> _Data extracted from a collection_:
------

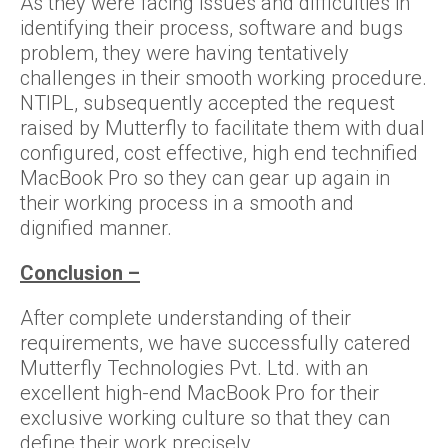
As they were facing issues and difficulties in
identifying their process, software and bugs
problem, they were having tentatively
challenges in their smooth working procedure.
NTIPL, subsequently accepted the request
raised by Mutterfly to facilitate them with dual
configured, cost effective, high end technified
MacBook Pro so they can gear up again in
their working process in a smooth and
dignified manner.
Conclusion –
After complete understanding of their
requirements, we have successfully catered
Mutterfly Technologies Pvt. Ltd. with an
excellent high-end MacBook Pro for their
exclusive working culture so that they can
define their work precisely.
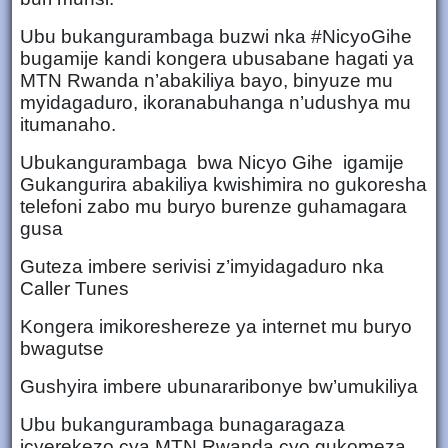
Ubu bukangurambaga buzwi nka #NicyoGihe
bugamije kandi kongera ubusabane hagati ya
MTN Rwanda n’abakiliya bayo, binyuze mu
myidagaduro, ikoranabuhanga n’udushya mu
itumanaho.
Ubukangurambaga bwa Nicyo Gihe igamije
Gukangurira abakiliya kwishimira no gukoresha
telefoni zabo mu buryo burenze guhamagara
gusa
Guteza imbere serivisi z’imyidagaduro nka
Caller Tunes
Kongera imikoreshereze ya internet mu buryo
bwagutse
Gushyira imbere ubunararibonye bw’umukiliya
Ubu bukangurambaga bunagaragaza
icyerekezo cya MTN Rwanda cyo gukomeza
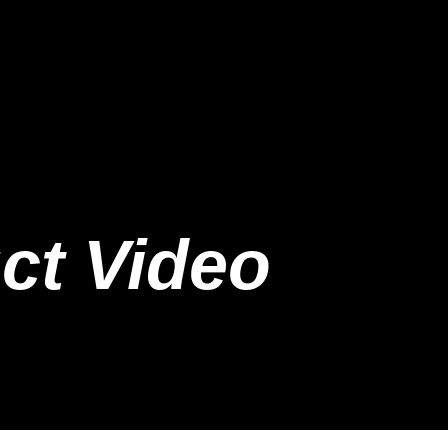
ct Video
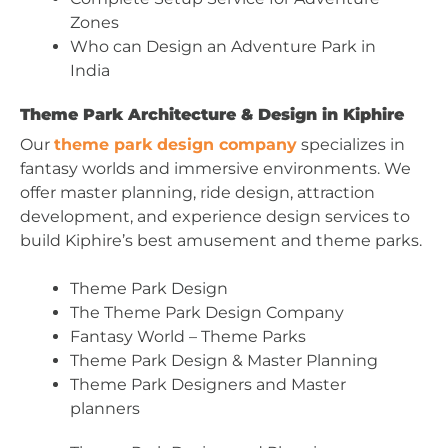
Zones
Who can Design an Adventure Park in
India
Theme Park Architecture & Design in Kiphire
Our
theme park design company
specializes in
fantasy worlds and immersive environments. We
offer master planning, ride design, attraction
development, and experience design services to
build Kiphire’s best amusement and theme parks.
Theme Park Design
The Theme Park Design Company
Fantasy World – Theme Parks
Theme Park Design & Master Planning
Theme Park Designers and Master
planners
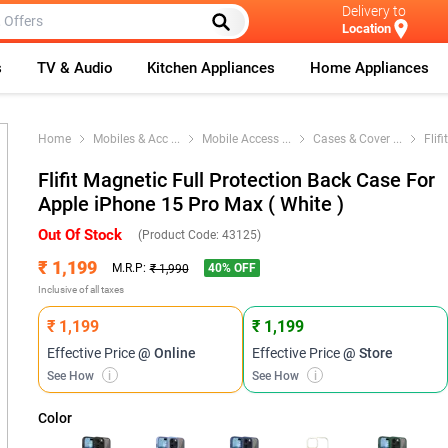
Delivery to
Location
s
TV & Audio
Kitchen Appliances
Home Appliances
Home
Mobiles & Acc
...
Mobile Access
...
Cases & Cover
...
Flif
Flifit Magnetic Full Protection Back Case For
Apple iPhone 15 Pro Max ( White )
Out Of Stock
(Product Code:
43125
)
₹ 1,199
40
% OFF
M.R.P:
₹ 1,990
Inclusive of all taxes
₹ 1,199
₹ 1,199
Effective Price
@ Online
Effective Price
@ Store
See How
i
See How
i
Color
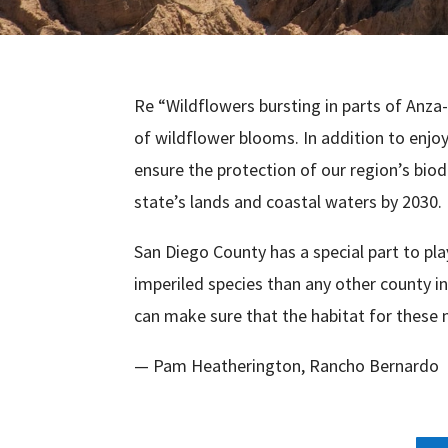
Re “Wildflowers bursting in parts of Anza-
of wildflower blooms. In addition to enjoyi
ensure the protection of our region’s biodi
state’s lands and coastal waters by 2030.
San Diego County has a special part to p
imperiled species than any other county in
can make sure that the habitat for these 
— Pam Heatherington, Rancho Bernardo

------

> _Work item_: Render every line of the text read from the data above as a numbered list, skipping blank lines. Leave the pictures out of your answer.

> _Written answer_:
1. As they were facing issues and difficulties in
2. identifying their process, software and bugs
3. problem, they were having tentatively
4. challenges in their smooth working procedure.
5. NTIPL, subsequently accepted the request
6. raised by Mutterfly to facilitate them with dual
7. configured, cost effective, high end technified
8. MacBook Pro so they can gear up again in
9. their working process in a smooth and
10. dignified manner.
11. Conclusion –
12. After complete understanding of their
13. requirements, we have successfully catered
14. Mutterfly Technologies Pvt. Ltd. with an
15. excellent high-end MacBook Pro for their
16. exclusive working culture so that they can
17. define their work precisely.
18. Ubu bukangurambaga buzwi nka #NicyoGihe
19. bugamije kandi kongera ubusabane hagati ya
20. MTN Rwanda n’abakiliya bayo, binyuze mu
21. myidagaduro, ikoranabuhanga n’udushya mu
22. itumanaho.
23. Ubukangurambaga bwa Nicyo Gihe igamije
24. Gukangurira abakiliya kwishimira no gukoresha
25. telefoni zabo mu buryo burenze guhamagara
26. gusa
27. Guteza imbere serivisi z’imyidagaduro nka
28. Caller Tunes
29. Kongera imikoreshereze ya internet mu buryo
30. bwagutse
31. Gushyira imbere ubunararibonye bw’umukiliya
32. Ubu bukangurambaga bunagaragaza
33. icyerekezo cya MTN Rwanda cyo gukomeza
34. ct Video
35. Zones
36. Who can Design an Adventure Park in
37. India
38. Theme Park Architecture & Design in Kiphire
39. Our
40. theme park design company
41. specializes in
42. fantasy worlds and immersive environments. We
43. offer master planning, ride design, attraction
44. development, and experience design services to
45. build Kiphire’s best amusement and theme parks.
46. Theme Park Design
47. The Theme Park Design Company
48. Fantasy World – Theme Parks
49. Theme Park Design & Master Planning
50. Theme Park Designers and Master
51. planners
52. Delivery to
53. Location
54. s
55. TV & Audio
56. Kitchen Appliances
57. Home Appliances
58. Home
59. Mobiles & Acc
60. ...
61. Mobile Access
62. ...
63. Cases & Cover
64. ...
65. Flif
66. Flifit Magnetic Full Protection Back Case For
67. Apple iPhone 15 Pro Max ( White )
68. Out Of Stock
69. (Product Code:
70. 43125
71. )
72. ₹ 1,199
73. 40
74. % OFF
75. M.R.P:
76. ₹ 1,990
77. Inclusive of all taxes
78. ₹ 1,199
79. ₹ 1,199
80. Effective Price
81. @ Online
82. Effective Price
83. @ Store
84. See How
85. i
86. See How
87. i
88. Color
89. Re “Wildflowers bursting in parts of Anza-
90. of wildflower blooms. In addition to enjoyi
91. ensure the protection of our region’s biodi
92. state’s lands and coastal waters by 2030.
93. San Diego County has a special part to p
94. imperiled species than any other county in
95. can make sure that the habitat for these 
96. — Pam Heatherington, Rancho Bernardo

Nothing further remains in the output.